> _About this task_
Which lines of the data contain the string "Петуховском"? Copy every one.
Supplied records section start
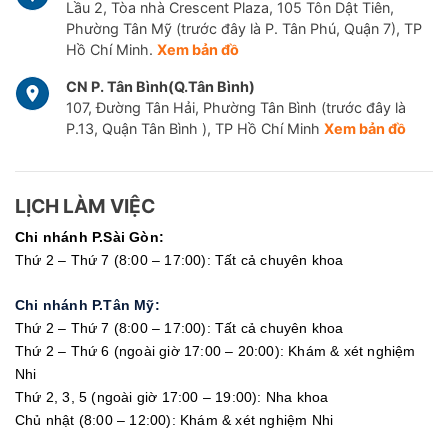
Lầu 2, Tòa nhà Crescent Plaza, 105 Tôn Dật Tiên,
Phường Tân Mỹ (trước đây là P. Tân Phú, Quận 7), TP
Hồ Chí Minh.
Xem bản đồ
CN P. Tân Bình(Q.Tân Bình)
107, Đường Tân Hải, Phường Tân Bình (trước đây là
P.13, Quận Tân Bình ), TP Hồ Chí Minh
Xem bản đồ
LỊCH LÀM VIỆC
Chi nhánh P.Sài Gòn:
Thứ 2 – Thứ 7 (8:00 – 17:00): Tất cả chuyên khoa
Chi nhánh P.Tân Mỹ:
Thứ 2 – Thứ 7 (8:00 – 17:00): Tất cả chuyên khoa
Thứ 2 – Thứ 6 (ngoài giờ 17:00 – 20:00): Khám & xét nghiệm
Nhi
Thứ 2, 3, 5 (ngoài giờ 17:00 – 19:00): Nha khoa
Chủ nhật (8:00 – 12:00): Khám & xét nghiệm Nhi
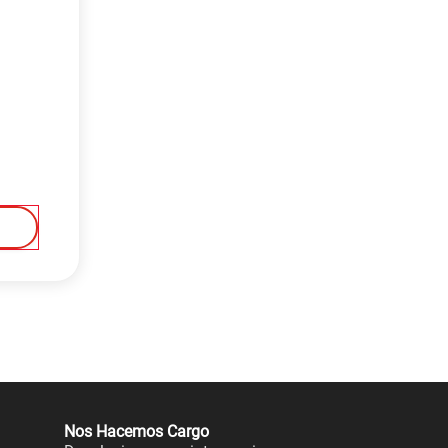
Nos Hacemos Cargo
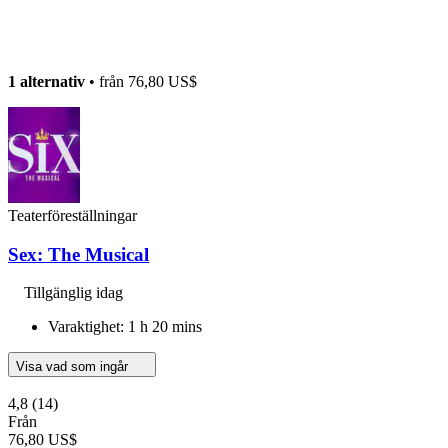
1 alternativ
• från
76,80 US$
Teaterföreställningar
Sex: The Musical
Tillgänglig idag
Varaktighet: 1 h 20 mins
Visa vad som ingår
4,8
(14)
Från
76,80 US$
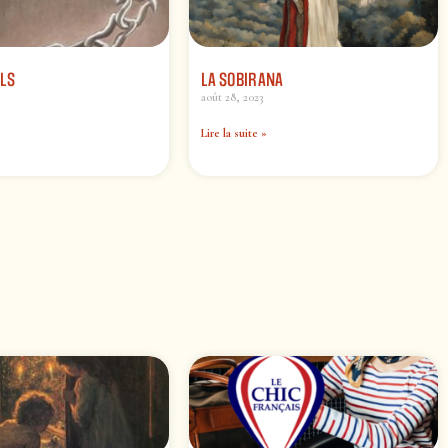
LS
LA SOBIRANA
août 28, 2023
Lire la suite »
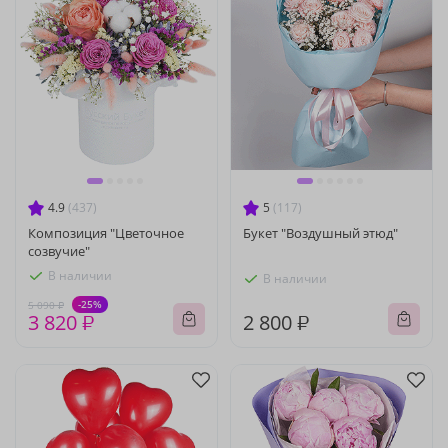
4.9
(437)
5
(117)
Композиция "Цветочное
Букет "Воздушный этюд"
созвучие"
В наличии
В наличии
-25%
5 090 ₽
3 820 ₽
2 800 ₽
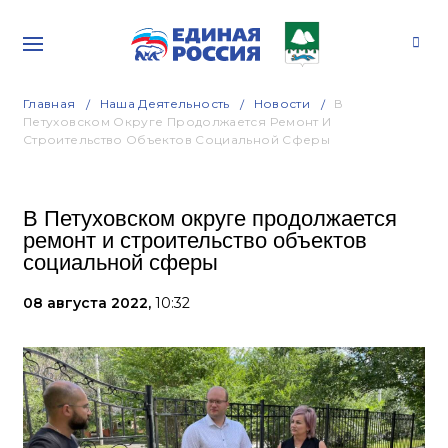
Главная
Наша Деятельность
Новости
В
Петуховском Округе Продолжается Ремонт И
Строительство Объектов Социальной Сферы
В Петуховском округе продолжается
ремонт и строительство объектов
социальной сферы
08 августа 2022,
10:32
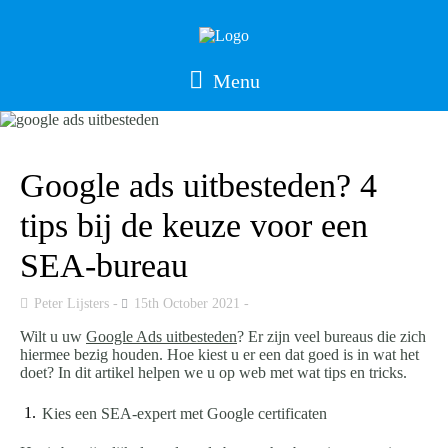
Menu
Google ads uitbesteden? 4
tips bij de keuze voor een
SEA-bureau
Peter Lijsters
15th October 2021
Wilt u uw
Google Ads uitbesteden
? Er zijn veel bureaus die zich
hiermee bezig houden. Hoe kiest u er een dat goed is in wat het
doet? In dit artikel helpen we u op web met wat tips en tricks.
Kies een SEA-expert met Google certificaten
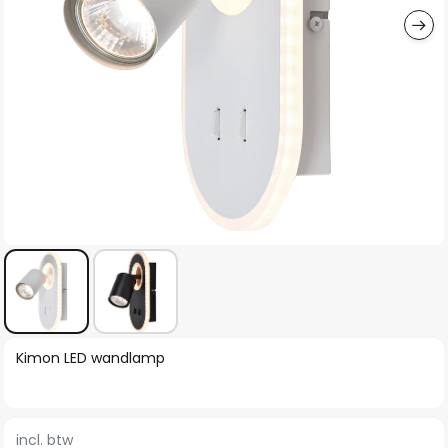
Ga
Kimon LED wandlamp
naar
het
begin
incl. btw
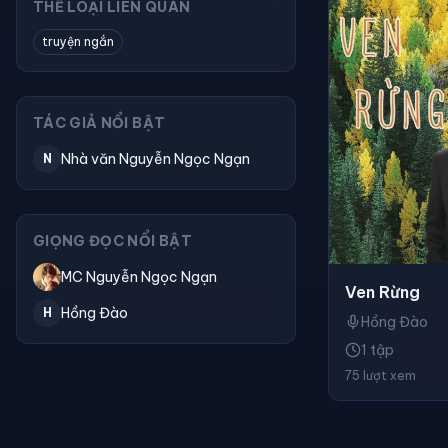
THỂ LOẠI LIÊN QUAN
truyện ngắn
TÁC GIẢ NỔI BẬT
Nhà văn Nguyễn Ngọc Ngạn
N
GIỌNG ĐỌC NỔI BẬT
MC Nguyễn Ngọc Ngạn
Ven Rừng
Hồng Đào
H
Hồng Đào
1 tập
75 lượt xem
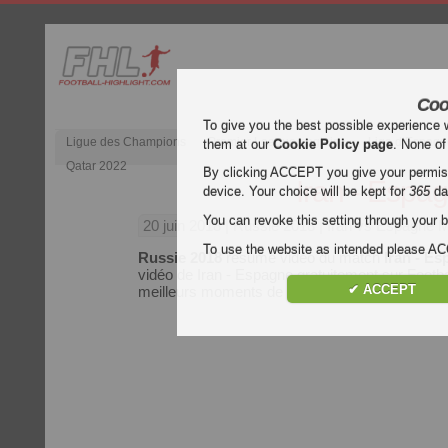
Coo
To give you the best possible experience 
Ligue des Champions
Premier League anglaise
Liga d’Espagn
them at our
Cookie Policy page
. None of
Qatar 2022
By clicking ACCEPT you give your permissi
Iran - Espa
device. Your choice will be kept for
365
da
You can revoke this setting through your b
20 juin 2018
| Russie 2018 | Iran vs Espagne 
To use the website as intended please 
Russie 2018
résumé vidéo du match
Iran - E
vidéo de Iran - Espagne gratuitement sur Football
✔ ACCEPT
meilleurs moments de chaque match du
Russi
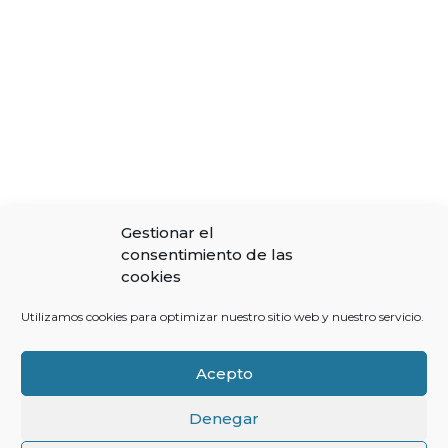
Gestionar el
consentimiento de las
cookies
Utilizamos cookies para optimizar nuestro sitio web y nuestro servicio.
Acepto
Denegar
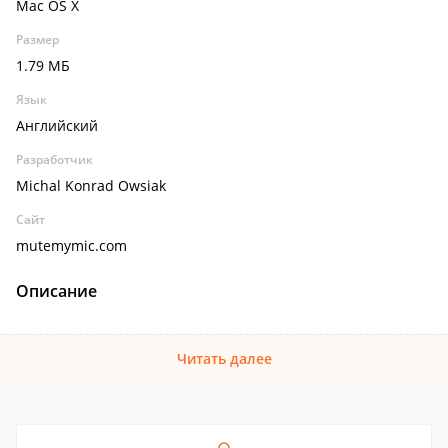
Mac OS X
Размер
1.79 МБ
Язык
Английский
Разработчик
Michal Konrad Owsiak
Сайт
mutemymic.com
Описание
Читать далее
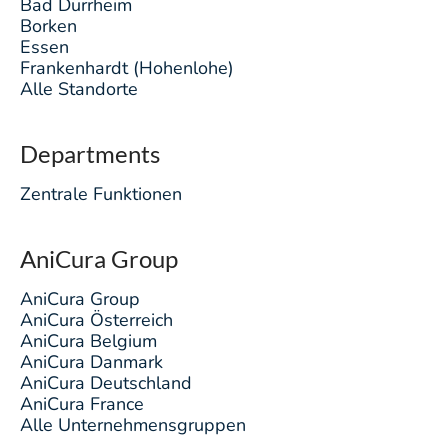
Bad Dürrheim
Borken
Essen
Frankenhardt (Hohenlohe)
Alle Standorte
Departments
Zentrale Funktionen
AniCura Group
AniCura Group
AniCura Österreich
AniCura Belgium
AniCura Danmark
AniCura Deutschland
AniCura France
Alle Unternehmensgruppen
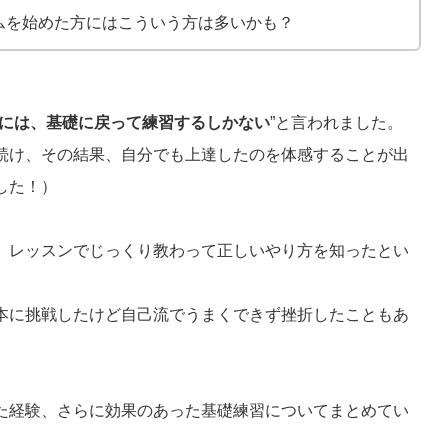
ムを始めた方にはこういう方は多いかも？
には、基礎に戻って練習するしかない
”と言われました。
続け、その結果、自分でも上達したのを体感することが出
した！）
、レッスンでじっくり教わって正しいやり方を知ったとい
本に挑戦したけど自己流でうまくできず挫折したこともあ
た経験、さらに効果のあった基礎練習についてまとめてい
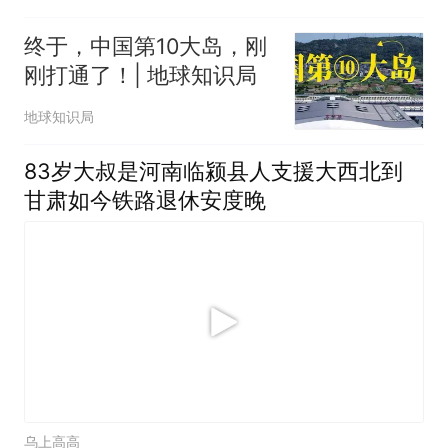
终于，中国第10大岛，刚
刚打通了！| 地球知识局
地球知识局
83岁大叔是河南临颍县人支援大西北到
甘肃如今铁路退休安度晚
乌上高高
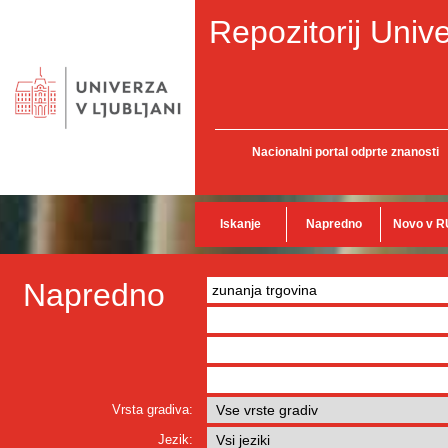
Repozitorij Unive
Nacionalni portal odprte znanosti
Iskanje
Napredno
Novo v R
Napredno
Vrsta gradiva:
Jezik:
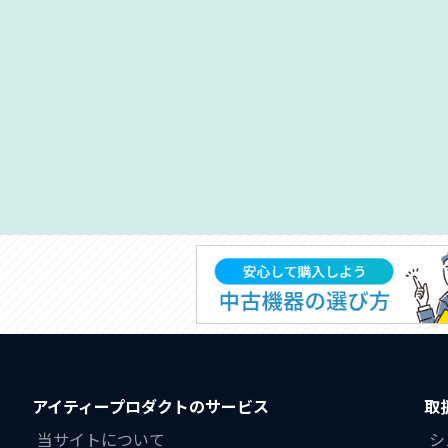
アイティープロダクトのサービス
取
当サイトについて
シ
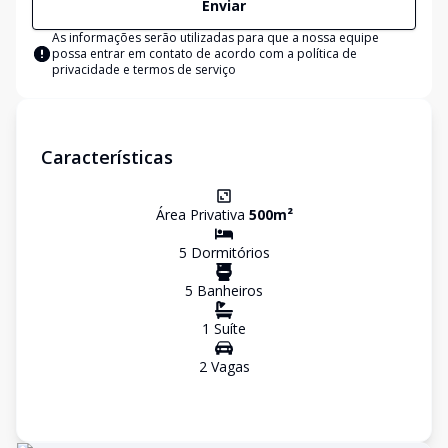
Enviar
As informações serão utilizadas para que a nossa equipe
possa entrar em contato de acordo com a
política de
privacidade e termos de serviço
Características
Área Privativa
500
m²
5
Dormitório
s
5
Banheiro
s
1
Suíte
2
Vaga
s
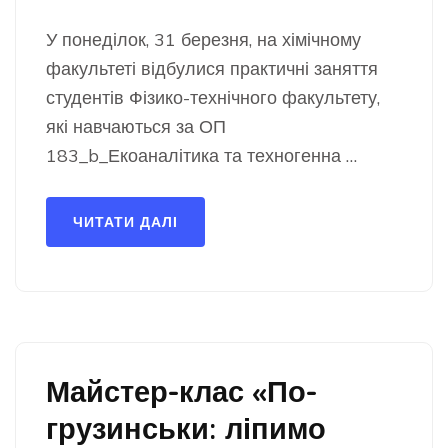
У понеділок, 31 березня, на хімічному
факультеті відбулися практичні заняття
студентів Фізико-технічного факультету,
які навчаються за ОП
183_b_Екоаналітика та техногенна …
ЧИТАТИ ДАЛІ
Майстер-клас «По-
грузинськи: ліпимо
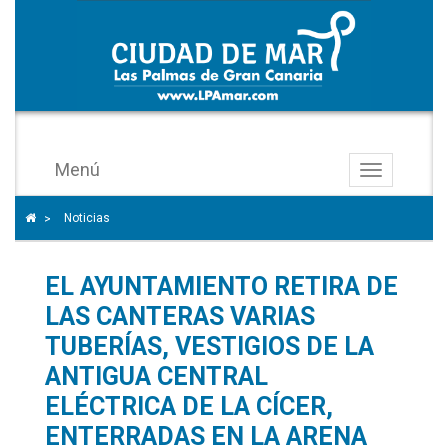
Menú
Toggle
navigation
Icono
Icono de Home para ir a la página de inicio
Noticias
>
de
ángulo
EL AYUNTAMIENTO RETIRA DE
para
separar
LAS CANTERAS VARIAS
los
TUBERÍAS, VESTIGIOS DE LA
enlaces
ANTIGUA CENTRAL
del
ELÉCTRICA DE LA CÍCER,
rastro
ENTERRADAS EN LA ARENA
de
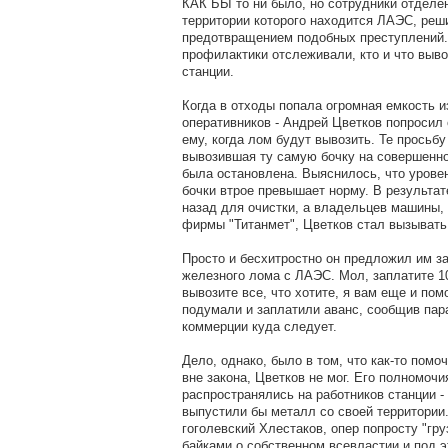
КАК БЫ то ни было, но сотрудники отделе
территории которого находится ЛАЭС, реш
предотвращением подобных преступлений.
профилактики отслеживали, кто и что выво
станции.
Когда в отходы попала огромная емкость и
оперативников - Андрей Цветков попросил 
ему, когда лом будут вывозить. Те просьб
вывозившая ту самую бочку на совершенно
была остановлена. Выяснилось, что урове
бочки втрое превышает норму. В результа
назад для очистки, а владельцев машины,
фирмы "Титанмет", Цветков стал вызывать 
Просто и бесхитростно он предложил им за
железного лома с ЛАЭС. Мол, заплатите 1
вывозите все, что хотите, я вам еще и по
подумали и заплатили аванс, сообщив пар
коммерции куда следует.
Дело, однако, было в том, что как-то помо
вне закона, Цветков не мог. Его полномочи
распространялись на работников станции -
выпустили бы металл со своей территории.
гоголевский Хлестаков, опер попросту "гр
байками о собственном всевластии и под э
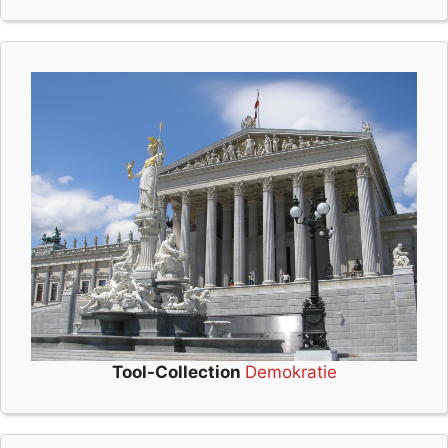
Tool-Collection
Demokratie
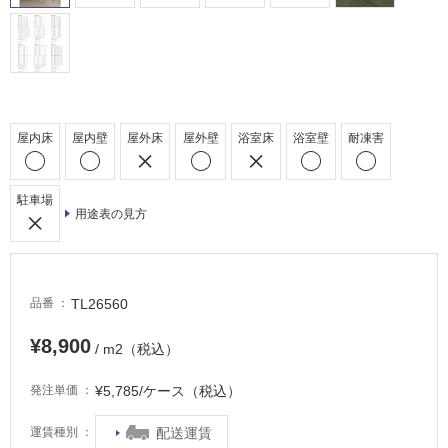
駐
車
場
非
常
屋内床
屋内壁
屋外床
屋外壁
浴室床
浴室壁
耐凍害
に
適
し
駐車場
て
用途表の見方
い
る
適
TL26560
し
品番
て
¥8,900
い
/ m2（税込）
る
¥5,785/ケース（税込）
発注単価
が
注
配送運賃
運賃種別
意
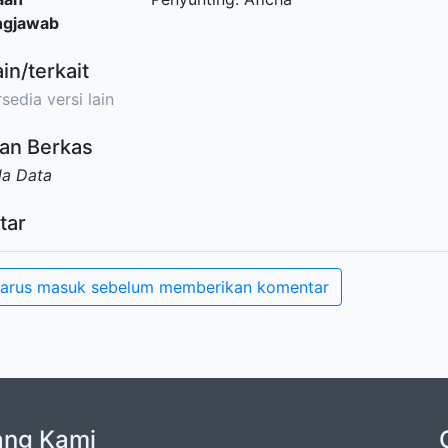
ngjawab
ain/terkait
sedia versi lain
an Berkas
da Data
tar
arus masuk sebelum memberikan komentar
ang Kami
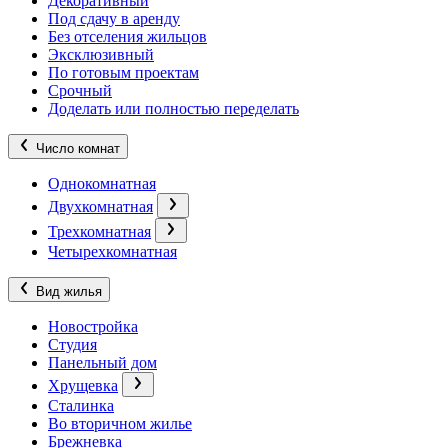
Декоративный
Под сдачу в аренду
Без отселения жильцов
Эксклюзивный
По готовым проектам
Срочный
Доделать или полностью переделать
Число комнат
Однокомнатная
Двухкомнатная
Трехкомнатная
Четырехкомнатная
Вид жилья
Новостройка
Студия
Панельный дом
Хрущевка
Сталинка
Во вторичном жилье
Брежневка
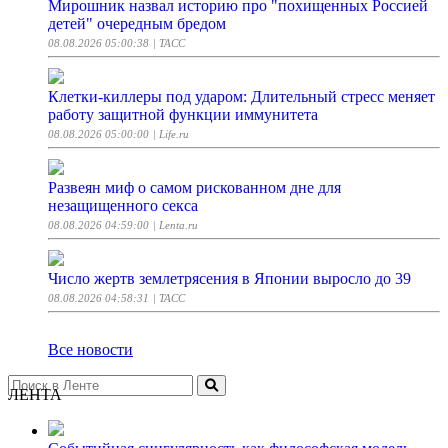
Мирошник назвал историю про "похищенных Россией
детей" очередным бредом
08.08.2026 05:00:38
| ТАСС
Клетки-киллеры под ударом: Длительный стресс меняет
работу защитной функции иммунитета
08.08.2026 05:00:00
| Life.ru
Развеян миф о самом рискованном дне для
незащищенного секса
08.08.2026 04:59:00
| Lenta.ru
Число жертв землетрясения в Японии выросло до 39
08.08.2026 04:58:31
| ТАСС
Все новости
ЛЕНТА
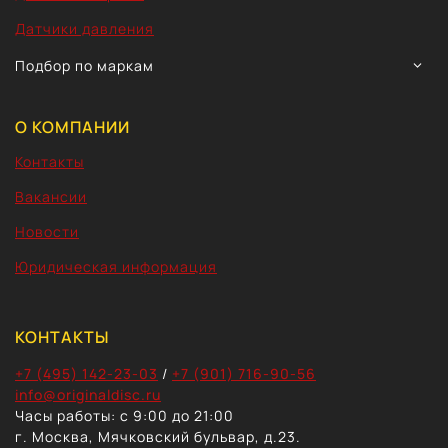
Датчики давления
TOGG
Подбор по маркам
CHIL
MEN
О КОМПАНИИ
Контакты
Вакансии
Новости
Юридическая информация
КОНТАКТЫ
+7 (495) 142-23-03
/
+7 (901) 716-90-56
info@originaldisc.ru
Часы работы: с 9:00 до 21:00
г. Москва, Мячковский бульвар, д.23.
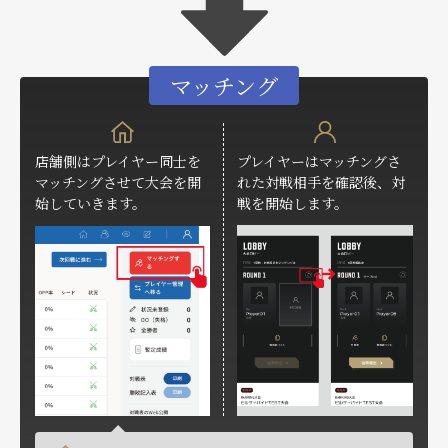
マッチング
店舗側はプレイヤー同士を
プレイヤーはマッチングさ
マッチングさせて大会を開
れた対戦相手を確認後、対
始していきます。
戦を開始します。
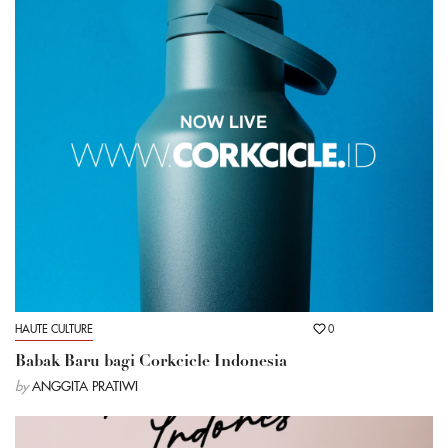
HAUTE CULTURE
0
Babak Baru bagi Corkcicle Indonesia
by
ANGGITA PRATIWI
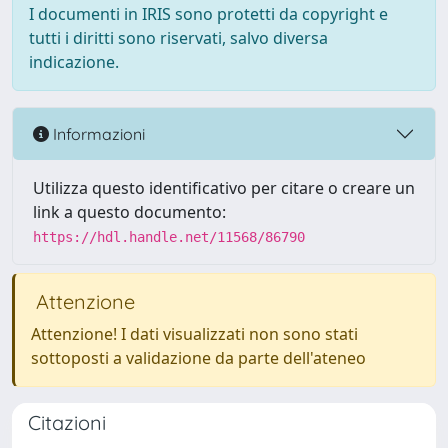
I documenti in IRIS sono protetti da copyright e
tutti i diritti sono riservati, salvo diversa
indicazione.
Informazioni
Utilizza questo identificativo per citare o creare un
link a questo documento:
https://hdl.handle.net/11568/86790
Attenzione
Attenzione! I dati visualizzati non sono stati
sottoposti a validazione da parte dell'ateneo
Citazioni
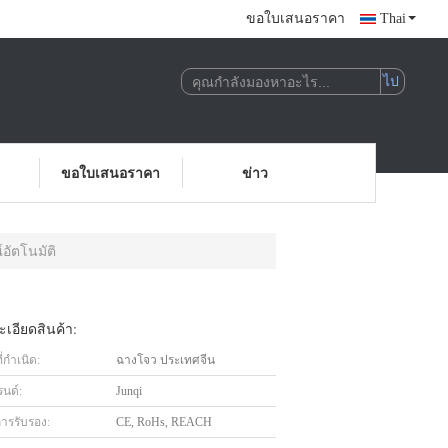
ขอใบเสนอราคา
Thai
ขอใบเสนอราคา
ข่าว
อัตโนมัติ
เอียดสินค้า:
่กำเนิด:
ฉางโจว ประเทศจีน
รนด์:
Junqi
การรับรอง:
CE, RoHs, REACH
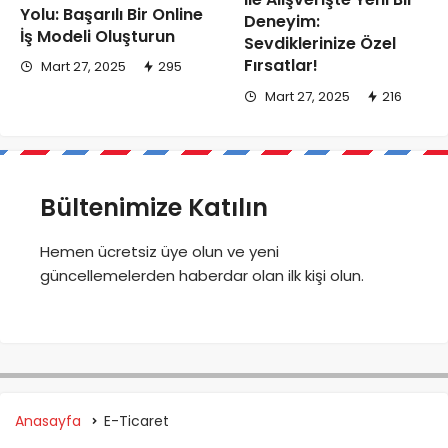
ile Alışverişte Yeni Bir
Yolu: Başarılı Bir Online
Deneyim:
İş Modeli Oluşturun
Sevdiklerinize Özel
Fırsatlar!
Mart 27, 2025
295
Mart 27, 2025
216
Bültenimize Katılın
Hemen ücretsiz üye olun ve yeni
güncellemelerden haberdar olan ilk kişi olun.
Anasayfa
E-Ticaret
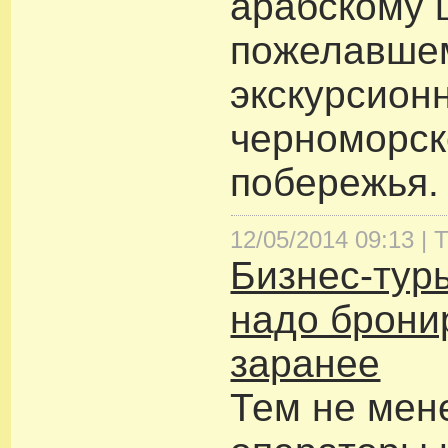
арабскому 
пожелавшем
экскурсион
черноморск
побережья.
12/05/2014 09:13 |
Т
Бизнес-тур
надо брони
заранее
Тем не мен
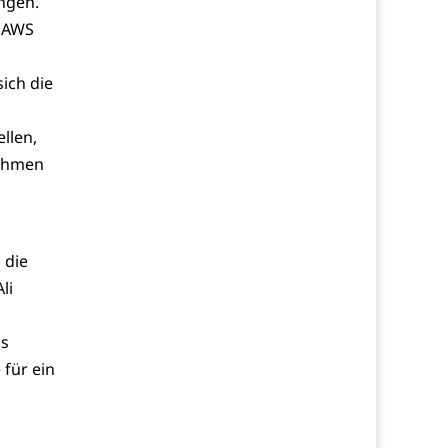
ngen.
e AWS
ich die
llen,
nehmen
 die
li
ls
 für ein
Supplied records section end
> _Expected output_
Петуховском Округе Продолжается Ремонт И
В Петуховском округе продолжается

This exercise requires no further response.